Thanks @PieterjanVerhelst: leave this PR open then until you performed all checks. I tested with a classic uniform study area (e.g. frome and stour) and it returned no errors and I think the same distances as before.

About resolution: NO, the resolution of a raster is the side of the cell. So, if you give res = 10 you will have a square which is more or less 10x 10. I say more or less, as it depends on the extent of the raster and rounding effects. So, in case of study.area <- stour you will get:

> study.area.binary.extended
class      : RasterLayer 
dimensions : 513, 2333, 1196829  (nrow, ncol, ncell)
resolution : 10.00025, 9.990898  (x, y)
extent     : 360408.7, 383739.3, 5754536, 5759662  (xmin, xmax, ymin, ymax)
crs        : +proj=utm +zone=31 +datum=WGS84 +units=m +no_defs 
source     : memory
names      : layer 
values     : 0, 1  (min, max)

As you can read above, the resolution is very near to 100 x 100. Moreover, the real resolution is returned on console while running shape.to.binarymask(). I want always to inform the user about these things :+1:

I hope everything is clear now. In case it is not, just keep posting! :postbox:

PieterjanVerhelst commented 3 years ago

Thanks for the clarification! BTW, I tested the code on a mix of lines and polygons (belgian network: freswhater + ws_bpns) and it works. I will continue testing on the other study areas in Europe.
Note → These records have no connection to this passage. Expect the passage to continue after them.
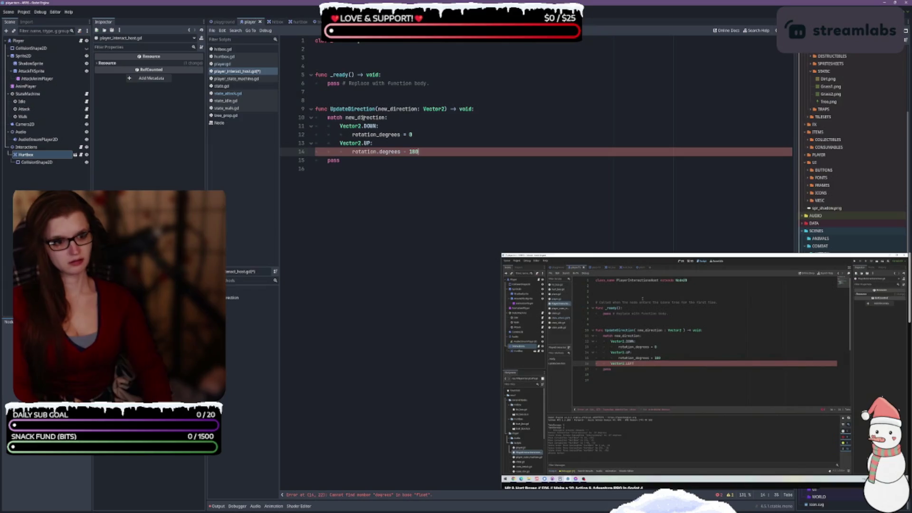
{"action": "key", "text": "Left"}
{"action": "key", "text": "Left"}
{"action": "key", "text": "Left"}
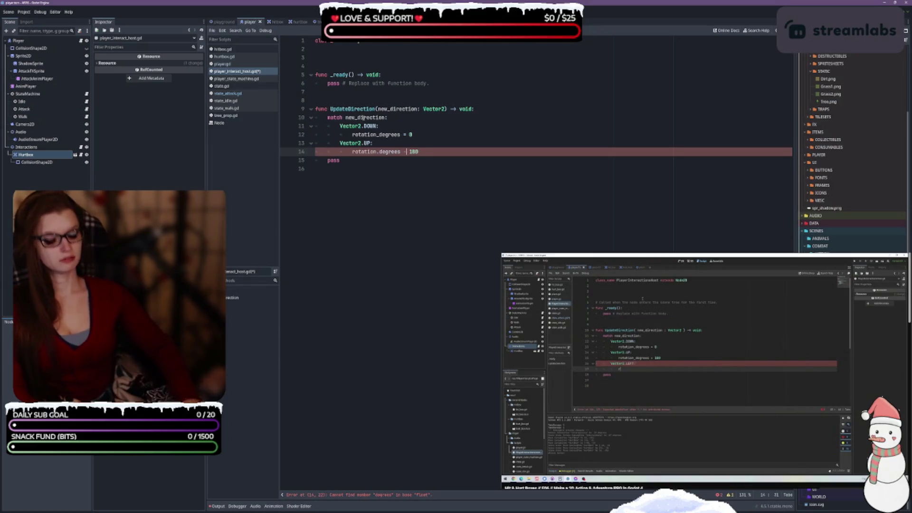
{"action": "key", "text": "Right"}
{"action": "key", "text": "Right"}
{"action": "key", "text": "Right"}
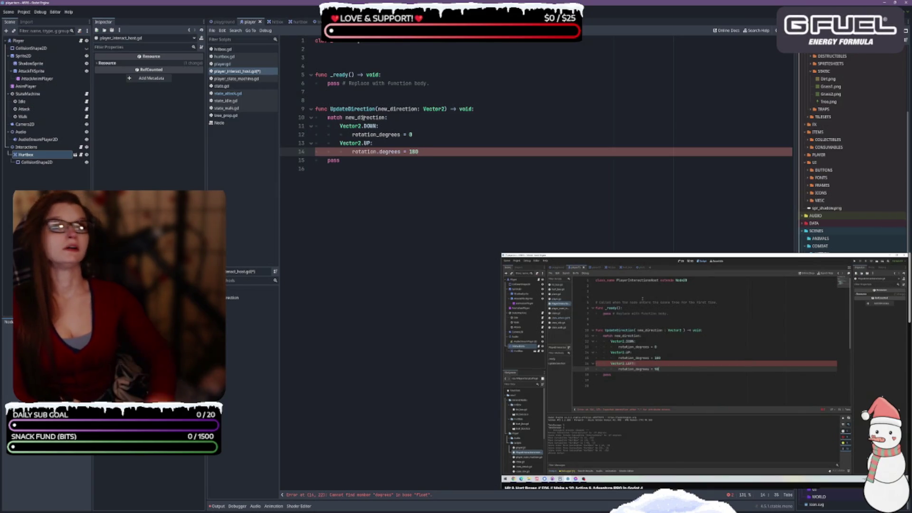
{"action": "key", "text": "ctrl+s"}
PieterjanVerhelst commented 3 years ago

A brief question: is it a problem when polygones are not connected? Or does the resolution of the rasterization process bridge these 'gaps'? Here an example of a reservoir that should be one big polygon, but due to bridges, the reservoir is separated by different polygons:

image

damianooldoni commented 3 years ago

The rasterization process removes these gaps automatically as the resolution of the raster is not so high to make the bridges appear. But if you increase the resolution really a lot you will get problems I think.

At the moment I don't connect patches automatically because sometimes I had river bodies made of two different entities. So, the number of patches was 2 and after adding receiver points you should expand the raster to connect all receivers and get the number of patches back to 2. That's the idea behind. Now, with the projected receivers this step is way less important as the majority of the projections is working perfectly and so there is no need to "extend" the river body actually.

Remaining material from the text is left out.